In this episode of the ChinaPower Podcast, Mr. Rick Waters joins us to discuss what the recent U.S. presidential election results mean for China. Mr. Waters shares that China viewed President Trump’s first term as largely divided into two different phases, a more transactional phase in the first half of the administration and a second phase shaped by U.S. anger at China over Covid-19. Mr. Waters also explains that during the recent U.S. presidential election, Chinese scholars did not see large strategic differences between the Trump and Harris campaigns regarding China, and instead saw the differences as mainly tactical. Similarly, he speaks to China’s view that changes in which party controls the U.S. Congress will not cause significant changes in the overall U.S. trajectory on China, as both U.S. parties are increasingly concerned about the challenges and threats China poses. However, he notes Beijing may be concerned that a Republican dominated House and Senate may lead to the end of Permanent Normal Trade Relations (PNTR) with China. Mr. Waters also speaks to how China may approach the new Trump administration and assesses that China is waiting to see the first moves from the United States and whether those signal that Trump is willing to bargain with Xi or if the United States will take a greater turn towards unilateral decoupling. Finally, Mr. Waters speaks to possibility of NATO expanding into the Indo-Pacific and the growing ties between Pyongyang and Moscow, and what these changing geopolitics will mean for the future of the US-China relationship.
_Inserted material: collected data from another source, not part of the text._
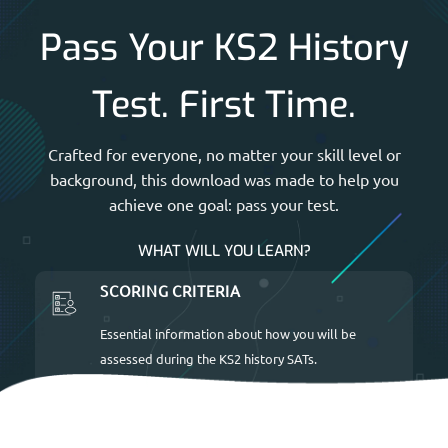
Pass Your KS2 History
Test. First Time.
Crafted for everyone, no matter your skill level or
background, this download was made to help you
achieve one goal: pass your test.
WHAT WILL YOU LEARN?
SCORING CRITERIA
Essential information about how you will be
assessed during the KS2 history SATs.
Rick Waters is the managing director of Eurasia Group's China practice. Drawing on his decades of experience in the US foreign service, Rick leads the firm's China expertise and client offerings. His research interests include China's global and regional diplomacy, US-China relations, and China's domestic political economy. Rick joined Eurasia Group after a 27-year career as the US State Department's top China policy official, overseeing the creation of the Office of China Coordination, informally known as the China House, and concurrently serving as deputy assistant secretary of state for China and Taiwan. Rick also held multiple roles at the US embassy in Beijing—including during the period between the accidental US bombing of the Chinese embassy in Belgrade in 1999 and the Hainan Island incident in 2001.